Fuggì dopo aver tamponato un'auto, assolto: al volante c'era il figlio
Il padre si era preso la colpa ed era finito a processo per omissione di soccorso e fuga. Atti al pm con le stesse ipotesi di reato nei confronti del figlio
Non era lui al volante della macchina coinvolta in un incidente accaduto l’11 ottobre del 2022 in via Brescia a Cremona. Per questo motivo un 76enne cremonese è stato assolto dai reati di omissione di soccorso e fuga. Per l’imputato, che si era preso la colpa, anche il pm onorario aveva chiesto l’assoluzione. In realtà al volante ci sarebbe stato il figlio, per il quale il giudice ha trasmesso gli atti in procura con le stesse ipotesi di reato.
Poco dopo le 19 di quella sera, una quarantenne, a bordo di una Opel, stava percorrendo il sottopasso quando si era fermata per far attraversare due pedoni. In quel momento era stata tamponata due volte dall’auto che la seguiva, una Seat rossa. La donna della Opel aveva visto il conducente spostarsi, pensando che si fermasse. E invece aveva tirato dritto. E per giunta, passandole davanti, aveva inveito contro di lei.

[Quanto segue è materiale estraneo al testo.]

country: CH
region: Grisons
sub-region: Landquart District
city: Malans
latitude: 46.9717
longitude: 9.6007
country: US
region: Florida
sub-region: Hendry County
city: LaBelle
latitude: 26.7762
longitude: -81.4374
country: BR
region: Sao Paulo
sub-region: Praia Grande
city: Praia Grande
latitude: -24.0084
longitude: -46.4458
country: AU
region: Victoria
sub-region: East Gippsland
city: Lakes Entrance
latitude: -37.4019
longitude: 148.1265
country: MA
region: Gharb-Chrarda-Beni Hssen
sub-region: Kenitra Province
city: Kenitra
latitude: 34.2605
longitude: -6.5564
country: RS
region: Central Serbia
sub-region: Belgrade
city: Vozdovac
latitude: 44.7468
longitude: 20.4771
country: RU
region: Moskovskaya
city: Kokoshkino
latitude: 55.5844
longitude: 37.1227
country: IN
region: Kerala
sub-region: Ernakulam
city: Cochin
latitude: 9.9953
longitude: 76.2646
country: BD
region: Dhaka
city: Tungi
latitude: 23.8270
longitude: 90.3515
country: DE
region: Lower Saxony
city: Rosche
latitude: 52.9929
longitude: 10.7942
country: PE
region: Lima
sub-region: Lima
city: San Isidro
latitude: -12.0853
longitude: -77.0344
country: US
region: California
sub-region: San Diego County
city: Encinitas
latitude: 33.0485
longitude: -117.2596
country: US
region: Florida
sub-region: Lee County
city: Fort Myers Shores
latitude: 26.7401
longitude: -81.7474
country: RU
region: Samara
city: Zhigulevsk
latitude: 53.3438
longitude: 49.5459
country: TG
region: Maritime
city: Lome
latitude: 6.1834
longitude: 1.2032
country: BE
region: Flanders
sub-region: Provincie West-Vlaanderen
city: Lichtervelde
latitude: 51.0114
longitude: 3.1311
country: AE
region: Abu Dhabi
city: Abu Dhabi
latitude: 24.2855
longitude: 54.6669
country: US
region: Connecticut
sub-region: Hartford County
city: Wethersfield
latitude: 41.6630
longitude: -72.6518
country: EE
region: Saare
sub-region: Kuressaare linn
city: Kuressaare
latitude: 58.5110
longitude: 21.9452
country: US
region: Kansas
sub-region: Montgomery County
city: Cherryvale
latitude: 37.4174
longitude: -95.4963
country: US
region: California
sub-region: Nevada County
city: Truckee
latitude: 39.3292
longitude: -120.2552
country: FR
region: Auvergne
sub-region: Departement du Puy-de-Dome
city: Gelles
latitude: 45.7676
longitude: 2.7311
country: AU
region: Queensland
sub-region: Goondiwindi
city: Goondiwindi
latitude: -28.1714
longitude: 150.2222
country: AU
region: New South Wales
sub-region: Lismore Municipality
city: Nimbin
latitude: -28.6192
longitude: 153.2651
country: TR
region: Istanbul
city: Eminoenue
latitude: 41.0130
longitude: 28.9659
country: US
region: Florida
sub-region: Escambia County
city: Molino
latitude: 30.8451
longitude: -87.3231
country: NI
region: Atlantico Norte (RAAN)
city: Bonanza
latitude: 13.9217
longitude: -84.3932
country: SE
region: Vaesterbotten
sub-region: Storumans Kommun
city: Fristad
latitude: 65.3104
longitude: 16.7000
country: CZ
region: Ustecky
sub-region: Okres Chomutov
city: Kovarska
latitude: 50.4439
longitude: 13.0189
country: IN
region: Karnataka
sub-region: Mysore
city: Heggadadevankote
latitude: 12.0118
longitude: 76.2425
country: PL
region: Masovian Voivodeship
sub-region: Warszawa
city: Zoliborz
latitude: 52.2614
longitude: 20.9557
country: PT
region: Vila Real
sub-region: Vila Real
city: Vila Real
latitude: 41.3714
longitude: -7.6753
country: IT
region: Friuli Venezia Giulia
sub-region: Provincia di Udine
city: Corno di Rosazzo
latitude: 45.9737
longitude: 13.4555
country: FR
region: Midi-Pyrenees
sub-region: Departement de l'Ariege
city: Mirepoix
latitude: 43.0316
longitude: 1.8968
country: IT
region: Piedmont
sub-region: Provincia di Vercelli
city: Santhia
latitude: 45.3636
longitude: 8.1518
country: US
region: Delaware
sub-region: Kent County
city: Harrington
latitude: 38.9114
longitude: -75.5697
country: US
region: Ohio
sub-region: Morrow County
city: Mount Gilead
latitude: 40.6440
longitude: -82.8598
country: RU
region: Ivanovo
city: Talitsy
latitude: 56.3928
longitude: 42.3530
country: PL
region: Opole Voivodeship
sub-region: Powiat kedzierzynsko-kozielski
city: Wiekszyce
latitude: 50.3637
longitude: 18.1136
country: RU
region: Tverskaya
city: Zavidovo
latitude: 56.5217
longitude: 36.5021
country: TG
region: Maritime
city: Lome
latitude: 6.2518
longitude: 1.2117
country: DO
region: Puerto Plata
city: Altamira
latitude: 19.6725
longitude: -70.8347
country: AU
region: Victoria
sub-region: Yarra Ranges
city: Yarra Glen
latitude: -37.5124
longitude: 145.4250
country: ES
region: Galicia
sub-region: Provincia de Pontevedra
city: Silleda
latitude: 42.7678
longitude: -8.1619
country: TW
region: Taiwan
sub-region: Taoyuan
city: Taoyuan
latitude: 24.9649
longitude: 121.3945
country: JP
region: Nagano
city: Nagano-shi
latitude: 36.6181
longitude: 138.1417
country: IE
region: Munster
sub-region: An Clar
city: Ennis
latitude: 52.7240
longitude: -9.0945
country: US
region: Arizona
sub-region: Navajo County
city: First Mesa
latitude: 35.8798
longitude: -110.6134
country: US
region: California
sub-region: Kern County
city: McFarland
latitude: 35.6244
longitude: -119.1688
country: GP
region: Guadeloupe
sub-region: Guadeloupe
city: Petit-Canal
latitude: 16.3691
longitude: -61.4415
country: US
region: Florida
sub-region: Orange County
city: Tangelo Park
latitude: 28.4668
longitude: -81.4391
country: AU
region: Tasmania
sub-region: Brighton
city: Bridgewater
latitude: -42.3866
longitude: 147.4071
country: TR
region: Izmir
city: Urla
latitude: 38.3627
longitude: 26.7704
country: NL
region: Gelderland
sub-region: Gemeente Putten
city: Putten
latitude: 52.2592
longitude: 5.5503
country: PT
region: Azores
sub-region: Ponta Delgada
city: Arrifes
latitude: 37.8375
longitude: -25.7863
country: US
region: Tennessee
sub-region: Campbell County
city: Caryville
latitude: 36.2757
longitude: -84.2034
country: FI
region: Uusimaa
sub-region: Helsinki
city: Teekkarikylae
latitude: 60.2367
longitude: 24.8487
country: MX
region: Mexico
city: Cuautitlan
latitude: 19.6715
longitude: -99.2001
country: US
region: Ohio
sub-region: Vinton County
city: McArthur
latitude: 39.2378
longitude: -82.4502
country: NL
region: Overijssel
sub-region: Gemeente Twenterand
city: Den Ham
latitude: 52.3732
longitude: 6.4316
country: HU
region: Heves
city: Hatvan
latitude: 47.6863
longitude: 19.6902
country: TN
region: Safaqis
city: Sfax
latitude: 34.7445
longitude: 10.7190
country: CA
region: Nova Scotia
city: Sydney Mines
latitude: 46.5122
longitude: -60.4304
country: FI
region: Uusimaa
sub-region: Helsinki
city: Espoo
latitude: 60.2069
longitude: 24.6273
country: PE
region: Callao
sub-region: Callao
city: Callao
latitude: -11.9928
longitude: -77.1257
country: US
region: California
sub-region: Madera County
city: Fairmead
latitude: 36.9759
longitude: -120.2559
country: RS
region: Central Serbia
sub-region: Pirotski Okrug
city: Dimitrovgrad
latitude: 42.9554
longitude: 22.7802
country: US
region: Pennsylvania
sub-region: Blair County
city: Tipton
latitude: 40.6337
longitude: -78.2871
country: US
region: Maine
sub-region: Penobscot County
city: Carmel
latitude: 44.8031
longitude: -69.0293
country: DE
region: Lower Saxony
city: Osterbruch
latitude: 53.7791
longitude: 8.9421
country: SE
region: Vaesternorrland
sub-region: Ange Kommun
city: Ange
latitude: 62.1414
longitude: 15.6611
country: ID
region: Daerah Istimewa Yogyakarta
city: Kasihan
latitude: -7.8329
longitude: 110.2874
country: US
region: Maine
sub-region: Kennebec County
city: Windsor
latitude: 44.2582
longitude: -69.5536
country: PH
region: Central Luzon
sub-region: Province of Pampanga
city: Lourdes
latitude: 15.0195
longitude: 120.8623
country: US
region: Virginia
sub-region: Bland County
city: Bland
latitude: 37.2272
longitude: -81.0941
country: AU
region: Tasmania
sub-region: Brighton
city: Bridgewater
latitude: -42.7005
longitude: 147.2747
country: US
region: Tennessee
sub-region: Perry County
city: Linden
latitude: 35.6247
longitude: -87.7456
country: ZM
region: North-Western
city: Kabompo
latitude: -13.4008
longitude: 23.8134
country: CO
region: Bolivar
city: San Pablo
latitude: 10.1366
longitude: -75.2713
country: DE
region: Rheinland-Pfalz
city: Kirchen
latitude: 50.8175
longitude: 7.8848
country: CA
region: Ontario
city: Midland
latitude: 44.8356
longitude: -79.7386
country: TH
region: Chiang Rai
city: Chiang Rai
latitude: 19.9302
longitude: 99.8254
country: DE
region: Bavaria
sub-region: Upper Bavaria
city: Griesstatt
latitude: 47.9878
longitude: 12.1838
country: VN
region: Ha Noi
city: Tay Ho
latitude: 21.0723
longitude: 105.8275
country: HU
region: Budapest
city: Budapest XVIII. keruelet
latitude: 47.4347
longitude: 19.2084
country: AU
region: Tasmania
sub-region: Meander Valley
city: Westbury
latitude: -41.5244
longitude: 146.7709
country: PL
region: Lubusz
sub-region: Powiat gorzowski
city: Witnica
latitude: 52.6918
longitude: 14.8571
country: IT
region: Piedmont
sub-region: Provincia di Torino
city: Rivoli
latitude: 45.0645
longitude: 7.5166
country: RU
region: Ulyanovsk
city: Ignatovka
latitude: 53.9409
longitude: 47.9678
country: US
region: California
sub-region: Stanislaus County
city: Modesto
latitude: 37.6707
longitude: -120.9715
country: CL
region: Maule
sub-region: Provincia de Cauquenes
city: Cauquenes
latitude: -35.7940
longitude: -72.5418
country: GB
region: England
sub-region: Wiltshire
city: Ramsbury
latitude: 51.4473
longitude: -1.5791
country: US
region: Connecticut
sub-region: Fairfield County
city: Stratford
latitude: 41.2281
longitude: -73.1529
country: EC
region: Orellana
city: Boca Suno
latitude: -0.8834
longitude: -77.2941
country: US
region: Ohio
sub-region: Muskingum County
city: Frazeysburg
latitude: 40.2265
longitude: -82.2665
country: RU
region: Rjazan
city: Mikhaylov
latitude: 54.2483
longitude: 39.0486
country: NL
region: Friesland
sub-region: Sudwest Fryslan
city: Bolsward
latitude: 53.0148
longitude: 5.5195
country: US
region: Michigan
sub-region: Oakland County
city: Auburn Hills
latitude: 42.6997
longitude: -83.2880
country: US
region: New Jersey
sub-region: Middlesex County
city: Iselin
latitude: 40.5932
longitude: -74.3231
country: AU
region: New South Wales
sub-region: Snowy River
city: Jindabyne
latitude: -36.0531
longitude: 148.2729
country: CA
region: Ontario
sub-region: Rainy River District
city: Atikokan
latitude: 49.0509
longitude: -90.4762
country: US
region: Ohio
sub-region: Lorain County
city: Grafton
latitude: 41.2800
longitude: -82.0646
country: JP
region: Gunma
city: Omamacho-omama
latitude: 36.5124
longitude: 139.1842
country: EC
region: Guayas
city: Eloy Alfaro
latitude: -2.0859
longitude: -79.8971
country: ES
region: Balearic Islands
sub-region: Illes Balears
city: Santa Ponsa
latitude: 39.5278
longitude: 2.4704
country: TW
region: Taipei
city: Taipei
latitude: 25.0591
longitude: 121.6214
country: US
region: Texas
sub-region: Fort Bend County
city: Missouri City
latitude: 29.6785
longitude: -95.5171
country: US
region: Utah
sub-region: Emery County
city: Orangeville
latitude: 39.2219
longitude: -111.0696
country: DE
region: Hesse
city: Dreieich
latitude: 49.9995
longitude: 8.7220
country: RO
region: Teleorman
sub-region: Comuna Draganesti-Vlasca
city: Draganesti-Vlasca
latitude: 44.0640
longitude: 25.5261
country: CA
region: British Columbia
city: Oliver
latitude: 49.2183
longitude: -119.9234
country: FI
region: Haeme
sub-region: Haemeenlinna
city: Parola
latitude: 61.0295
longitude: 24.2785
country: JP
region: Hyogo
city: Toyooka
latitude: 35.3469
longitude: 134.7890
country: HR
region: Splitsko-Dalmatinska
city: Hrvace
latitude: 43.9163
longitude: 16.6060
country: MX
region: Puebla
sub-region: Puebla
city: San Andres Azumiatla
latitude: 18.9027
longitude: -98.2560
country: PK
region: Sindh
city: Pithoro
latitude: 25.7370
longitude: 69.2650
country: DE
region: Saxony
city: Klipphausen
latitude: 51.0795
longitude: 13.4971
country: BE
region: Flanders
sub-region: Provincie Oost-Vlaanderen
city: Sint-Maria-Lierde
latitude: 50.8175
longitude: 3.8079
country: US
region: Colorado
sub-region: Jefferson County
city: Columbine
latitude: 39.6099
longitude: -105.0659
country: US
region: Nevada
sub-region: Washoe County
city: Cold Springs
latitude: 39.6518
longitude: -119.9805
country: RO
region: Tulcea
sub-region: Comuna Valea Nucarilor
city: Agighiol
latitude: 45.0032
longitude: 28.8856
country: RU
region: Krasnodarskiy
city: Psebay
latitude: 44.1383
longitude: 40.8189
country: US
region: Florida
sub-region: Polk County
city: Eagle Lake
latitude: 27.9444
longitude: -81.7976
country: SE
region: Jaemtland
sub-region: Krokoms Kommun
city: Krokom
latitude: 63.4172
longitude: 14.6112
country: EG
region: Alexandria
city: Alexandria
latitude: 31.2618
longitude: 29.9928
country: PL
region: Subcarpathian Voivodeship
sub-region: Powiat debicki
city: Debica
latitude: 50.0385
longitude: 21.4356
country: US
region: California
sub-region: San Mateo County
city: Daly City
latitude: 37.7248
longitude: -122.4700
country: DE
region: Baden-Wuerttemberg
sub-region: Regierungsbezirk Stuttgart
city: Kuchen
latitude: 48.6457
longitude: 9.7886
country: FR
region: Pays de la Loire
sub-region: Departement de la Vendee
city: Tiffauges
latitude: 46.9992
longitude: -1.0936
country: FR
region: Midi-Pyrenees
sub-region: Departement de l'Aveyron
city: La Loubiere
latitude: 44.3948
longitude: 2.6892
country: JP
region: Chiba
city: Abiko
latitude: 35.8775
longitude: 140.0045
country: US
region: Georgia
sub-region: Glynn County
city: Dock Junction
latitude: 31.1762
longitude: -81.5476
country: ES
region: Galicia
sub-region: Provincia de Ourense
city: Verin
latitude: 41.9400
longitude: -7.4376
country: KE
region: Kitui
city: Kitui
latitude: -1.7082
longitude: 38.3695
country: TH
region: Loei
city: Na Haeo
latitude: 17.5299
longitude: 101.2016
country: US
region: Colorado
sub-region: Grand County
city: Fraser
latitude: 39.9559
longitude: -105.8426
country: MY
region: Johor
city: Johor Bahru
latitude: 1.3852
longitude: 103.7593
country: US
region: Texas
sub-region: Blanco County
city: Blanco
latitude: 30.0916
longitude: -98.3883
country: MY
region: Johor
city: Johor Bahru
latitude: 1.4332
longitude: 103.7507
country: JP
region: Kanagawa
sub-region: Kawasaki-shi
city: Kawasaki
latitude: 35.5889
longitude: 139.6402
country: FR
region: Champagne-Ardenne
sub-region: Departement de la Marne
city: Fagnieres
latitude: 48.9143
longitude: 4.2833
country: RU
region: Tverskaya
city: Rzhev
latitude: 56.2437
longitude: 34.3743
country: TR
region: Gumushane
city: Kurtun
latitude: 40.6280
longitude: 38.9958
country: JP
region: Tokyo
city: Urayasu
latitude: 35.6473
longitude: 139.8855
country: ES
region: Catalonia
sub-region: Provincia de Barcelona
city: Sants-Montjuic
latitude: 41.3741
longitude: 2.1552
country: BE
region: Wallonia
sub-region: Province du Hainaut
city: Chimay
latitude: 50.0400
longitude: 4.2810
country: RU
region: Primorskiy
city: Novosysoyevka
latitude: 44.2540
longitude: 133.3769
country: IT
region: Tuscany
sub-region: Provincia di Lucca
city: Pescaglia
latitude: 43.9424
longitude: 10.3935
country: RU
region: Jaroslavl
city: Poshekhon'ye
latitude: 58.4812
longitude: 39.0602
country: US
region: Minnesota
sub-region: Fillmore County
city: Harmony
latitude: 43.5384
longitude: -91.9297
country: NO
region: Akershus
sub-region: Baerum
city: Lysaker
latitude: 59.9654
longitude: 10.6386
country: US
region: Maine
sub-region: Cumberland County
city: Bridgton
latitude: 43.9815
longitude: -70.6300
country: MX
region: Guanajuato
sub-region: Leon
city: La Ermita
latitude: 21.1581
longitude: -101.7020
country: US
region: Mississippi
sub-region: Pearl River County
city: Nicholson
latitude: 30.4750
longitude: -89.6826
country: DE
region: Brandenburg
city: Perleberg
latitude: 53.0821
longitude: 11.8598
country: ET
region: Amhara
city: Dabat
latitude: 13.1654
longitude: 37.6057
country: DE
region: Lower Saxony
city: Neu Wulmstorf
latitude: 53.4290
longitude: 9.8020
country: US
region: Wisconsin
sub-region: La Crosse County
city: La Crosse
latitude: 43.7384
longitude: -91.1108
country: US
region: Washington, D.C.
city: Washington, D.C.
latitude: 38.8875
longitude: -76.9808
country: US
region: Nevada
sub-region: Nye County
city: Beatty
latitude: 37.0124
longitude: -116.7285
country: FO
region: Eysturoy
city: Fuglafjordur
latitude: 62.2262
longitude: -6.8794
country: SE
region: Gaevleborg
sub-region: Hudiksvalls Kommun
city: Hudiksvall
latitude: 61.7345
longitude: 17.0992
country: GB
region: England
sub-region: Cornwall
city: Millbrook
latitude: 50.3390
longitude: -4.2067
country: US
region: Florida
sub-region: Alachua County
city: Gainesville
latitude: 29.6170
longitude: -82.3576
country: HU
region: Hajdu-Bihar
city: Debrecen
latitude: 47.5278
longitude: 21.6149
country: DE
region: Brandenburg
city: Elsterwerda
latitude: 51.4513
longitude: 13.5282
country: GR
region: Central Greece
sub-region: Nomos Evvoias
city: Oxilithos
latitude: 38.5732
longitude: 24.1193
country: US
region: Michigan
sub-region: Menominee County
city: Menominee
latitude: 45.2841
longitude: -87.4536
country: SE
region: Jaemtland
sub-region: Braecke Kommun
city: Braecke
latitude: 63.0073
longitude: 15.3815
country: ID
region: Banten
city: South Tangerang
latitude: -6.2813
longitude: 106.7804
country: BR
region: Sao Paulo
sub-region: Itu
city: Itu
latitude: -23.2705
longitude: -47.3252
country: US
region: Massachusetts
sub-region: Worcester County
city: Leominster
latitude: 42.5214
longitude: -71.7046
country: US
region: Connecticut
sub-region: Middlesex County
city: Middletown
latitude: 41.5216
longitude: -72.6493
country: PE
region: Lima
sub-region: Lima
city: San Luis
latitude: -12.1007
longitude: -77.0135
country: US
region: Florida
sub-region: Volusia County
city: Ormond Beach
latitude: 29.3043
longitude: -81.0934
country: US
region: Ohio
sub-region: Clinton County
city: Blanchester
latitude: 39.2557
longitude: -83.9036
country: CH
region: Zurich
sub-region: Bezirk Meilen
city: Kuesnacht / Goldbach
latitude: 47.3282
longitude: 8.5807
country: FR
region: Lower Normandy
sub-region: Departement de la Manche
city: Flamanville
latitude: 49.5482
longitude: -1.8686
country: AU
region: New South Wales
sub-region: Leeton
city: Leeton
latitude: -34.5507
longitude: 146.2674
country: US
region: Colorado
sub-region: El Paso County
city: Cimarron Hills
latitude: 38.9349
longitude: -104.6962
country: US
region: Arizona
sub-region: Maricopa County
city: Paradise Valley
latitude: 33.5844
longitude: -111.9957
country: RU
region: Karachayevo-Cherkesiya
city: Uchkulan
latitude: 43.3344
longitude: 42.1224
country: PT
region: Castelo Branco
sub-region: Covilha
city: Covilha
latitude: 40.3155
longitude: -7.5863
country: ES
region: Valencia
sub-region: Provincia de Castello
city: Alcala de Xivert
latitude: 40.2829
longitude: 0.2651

Uno dei testimoni dell’incidente aveva riconosciuto l’autista come una persona che conosceva di vista e che abitava nei pressi. Grazie alle sue indicazioni, gli agenti della polizia locale erano riusciti a trovare la macchina, con chiari segni dell’incidente, parcheggiata poco lontano dalla zona segnalata.
Trovato a casa e sentito nel corso delle indagini del personale dell’infortunistica, il 76enne, assistito dall’avvocato Anna Maria Petralito, aveva dichiarato di essere stato al volante della Seat, che tra l’altro non aveva copertura assicurativa, e di aver avuto come passeggero il figlio, che a sua volta aveva contattato la polizia locale attraverso il suo legale. La conducente tamponata, invece, si era detta certissima che al volante dell’altra auto ci fosse una persona sola, e che era molto più giovane dell’imputato. La sua versione era stata confermata dai testimoni.
La quarantenne tamponata era parte civile attraverso l’avvocato Fabio Galli.